En fin, las foquitas me son útiles, por lo menos tienen siete años. Las puse en mi heladera, aunque al fondo de un estante, donde no tendría que ver sus caritas alegres y sus ojos negros cada vez que abría la puerta. Hasta las llevé conmigo cuando me mudé.
Dudo que sigan absorbiendo algo después de todo este tiempo. Pero no ocupan mucho espacio, y no hay mucho ahí dentro, de todas maneras. Me gusta tenerlas porque me hacen acordar a ella. Si me agacho y muevo las cosas, las puedo ver acostadas ahí atrás bajo la luz que brilla a través de unos líquidos que se volcaron y se secaron en el estante de arriba. Hay dos. Tienen sonrisas negras pintadas en la cara. O al menos una línea pintada en la cara que parece una sonrisa.

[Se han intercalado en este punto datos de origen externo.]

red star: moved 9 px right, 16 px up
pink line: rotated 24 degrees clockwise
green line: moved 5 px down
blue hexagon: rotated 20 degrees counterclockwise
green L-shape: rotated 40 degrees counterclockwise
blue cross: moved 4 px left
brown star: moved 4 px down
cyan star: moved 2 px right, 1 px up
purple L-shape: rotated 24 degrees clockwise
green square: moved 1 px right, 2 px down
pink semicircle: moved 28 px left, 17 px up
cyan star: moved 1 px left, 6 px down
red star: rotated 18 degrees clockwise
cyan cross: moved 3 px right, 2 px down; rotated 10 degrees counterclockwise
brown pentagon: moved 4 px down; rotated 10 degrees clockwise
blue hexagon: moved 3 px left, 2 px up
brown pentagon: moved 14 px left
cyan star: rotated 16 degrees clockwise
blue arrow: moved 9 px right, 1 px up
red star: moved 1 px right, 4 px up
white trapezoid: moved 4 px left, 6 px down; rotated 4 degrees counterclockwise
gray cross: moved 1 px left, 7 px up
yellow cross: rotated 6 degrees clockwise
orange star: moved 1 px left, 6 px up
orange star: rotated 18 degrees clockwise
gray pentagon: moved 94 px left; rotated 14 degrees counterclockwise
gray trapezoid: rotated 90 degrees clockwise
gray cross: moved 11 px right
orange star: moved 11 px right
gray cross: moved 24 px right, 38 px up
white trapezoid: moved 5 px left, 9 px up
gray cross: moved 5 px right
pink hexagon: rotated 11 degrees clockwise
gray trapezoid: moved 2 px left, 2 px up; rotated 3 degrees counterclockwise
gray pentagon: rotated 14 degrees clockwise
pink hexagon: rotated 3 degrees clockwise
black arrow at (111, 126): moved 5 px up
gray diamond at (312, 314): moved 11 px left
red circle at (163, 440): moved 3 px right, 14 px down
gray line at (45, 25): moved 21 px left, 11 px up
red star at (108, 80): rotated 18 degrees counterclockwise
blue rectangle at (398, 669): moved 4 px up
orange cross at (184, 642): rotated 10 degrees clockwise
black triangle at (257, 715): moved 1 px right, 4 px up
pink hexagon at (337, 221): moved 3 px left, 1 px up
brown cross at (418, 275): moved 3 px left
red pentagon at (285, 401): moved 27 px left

En realidad, el único regalo que quise siempre, de grande, fue algo para el trabajo, como un libro de referencias. O algo viejo.
Ahora hay mucho ruido que viene del coche comedor –gente que se ríe. Venden alcohol ahí. Nunca compré un trago en un tren –me gusta tomar, pero no aquí. Nuestro hermano tomaba en el tren a veces, camino a su casa después de visitar a nuestra madre. Me lo contó una vez. Este año está en Acapulco –le gusta México.
Tenemos un par de horas más de viaje. Afuera está oscuro. Me alegra que hubiera luz cuando pasamos las granjas. Tal vez haya una familia numerosa en el vagón comedor, o un grupo viajando a una conferencia. Veo eso muy seguido. O a un evento deportivo. Bueno, eso no tiene mucho sentido, no hoy. Ahora viene alguien hacia mí, mirándome fijo. Sonríe un poco –pero parece avergonzada. ¿Y ahora qué? Se tambalea. Oh, una fiesta. Es una fiesta –en el vagón comedor, me dice. Todos están invitados.